Stretching your foot through your toes can also help alleviate plantar fasciitis pain. To perform this stretch, sit down and cross one of your legs over the other. Then, keeping your foot flexed, grasp your big toe and pull it towards you, stretching the foot. Hold this stretch for up to 30 seconds. After doing the stretch at least three times, switch feet.
The most important thing is to stretch your plantar fascia. How you do it may depend on what works best for you. Your physical therapist may be able to recommend stretches for you to do at home.
Can Using a Roller Help with Plantar Fasciitis?
Another exercise that you can do at home to alleviate the pain from plantar fasciitis is to use a roller. If you don’t have a roller, that’s okay. You can use any cylindrical item that’s of an appropriate size. Many people choose to use frozen water bottles because of the added benefit of being able to ice the foot at the same time.

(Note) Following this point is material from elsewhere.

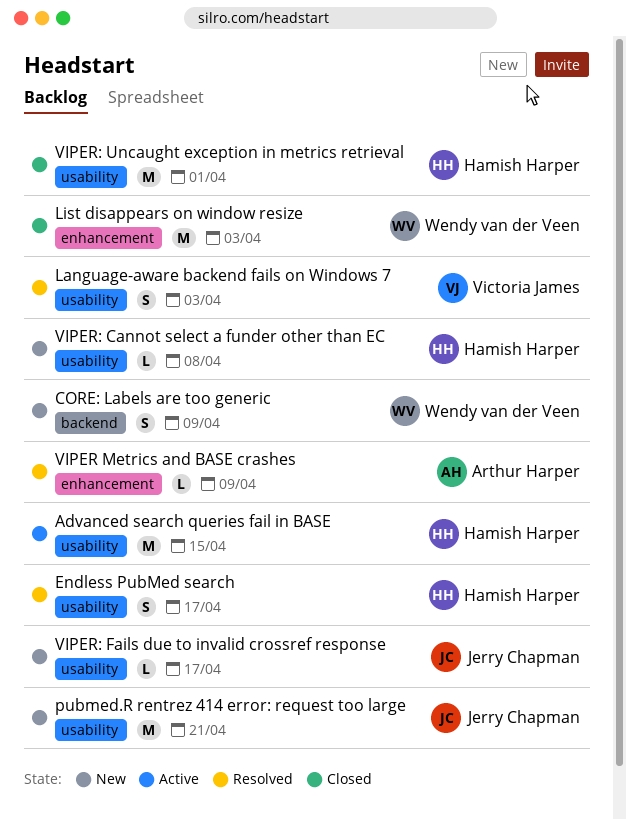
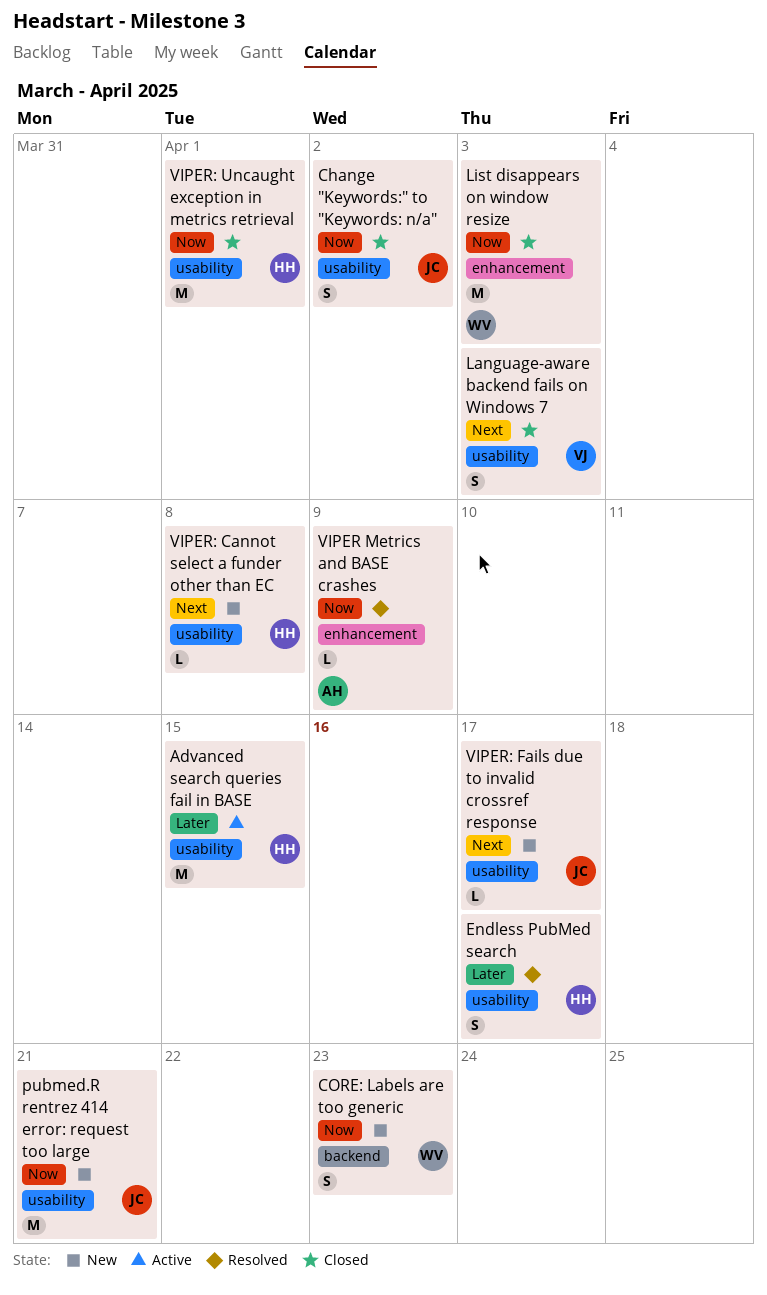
Change "Keywords:" to "Keywords: n/a": none -> present
CORE: Labels are too generic, due: Apr 9 -> Apr 23
Language-aware backend fails on Windows 7, status: Resolved -> Closed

To use a roller (or a frozen water bottle), sit on a chair and set the roller in front of you. Place the foot with plantar fasciitis on the roller. Then, roll your foot back and forth. Switch feet.
Can I Use Bands or a Towel to Stretch My Foot?
Some stretches for plantar fasciitis use props such as exercise bands or a towel. Because exercise bands are stretchier, the actual stretch should be different than if you’re using a towel, but both options will stretch the plantar fascia.
If you’re using exercise bands, you can sit on the floor and stretch one leg out in front of you while keeping the other bent. Put the band around the foot of your outstretched leg and then pull back on the band to stretch out your foot.
If you’re using a towel, you can sit on a chair. Just like with the toe stretch above, cross one leg over the other. Then, loop the towel around the bottom of your foot and pull back on the towel to stretch your foot.
How Can I Ease Plantar Fasciitis Stiffness?
In addition to foot pain, one of the symptoms of plantar fasciitis is stiffness in the foot, particularly when you first get up in the morning or after you’ve been sitting for a while. To combat this stiffness, try picking up small items, such as marbles, with your toes. This can help loosen up the plantar fascia.